Start investing early so that it becomes easier to provide for your child’s college education at the right time, without the stress of seeking multiple loan options. You can begin your systematic investment plan by investing in 529 College Savings Plans. It is a savings plan designed by the Internal Revenue Code to encourage parents to begin saving for their wards brighter future. The prime feature of this plan is the numerous options of investment and the tax advantage that follows it. Legally referred as qualified tuition plans, a 529 plan is sponsored by state bureaus or educational institutions.

You can invest in two available plans under this scheme – Pre-paid tuition plans and College savings plans. Investors should wisely select the plans considering their future goals, because they might lose out on the potential tax advantages offered by their state. Therefore, selecting the best possible plan can be a delicate decision. Parents must make a comparison between historical returns, fees of each fund, age factor, and portfolio holdings to evaluate and choose the best fund options in the plan.

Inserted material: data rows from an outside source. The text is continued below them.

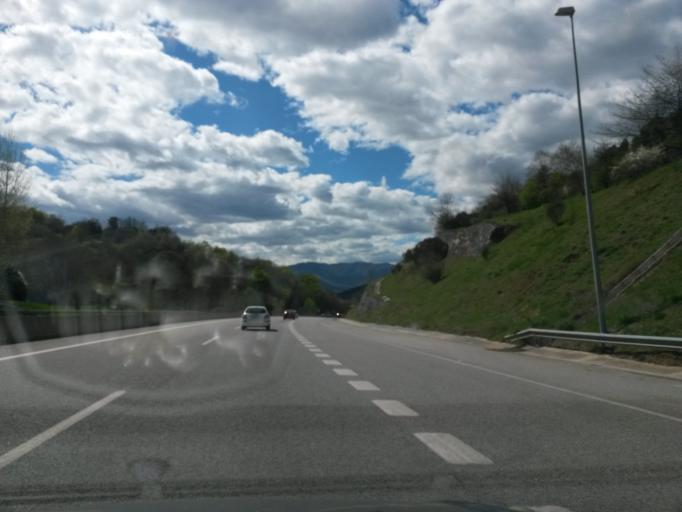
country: ES
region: Catalonia
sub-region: Provincia de Girona
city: Sant Joan les Fonts
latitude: 42.1927
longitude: 2.5219
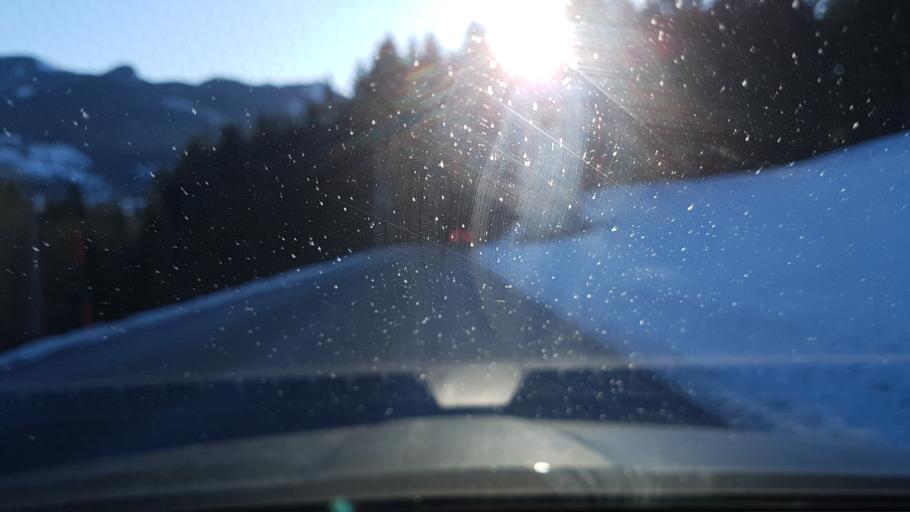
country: AT
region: Salzburg
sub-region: Politischer Bezirk Hallein
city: Scheffau am Tennengebirge
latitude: 47.6510
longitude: 13.2071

You should be able to make calculated decisions. For instance, your child just 3 years away from college should have a different asset allocation, as compared to the other who has twelve years remaining to enter college. With a529 plan you can secure your child’s future and save yourself the mental agony of bearing the increasing costs of college education.

Another unique way to create surplus funds for your child’s college education is through custodial accounts of UGMA or UTMA. These accounts are created by your brokerage firm or your bank for the benefit of your benefactor. The account may constitute savings accounts, certificates of deposit or money market accounts. These accounts do not limit deposits and neither imposes penalty for early withdrawal. Annual taxation and taxation on withdrawal amounts from these accounts is the major disadvantage. Further, the minor can completely control the account only upon reaching the age of 21 years.

Retirement Savings Accounts like the Coverdell Education Savings Account has been designed to offer parents to save for their child’s college education including elementary and secondary school.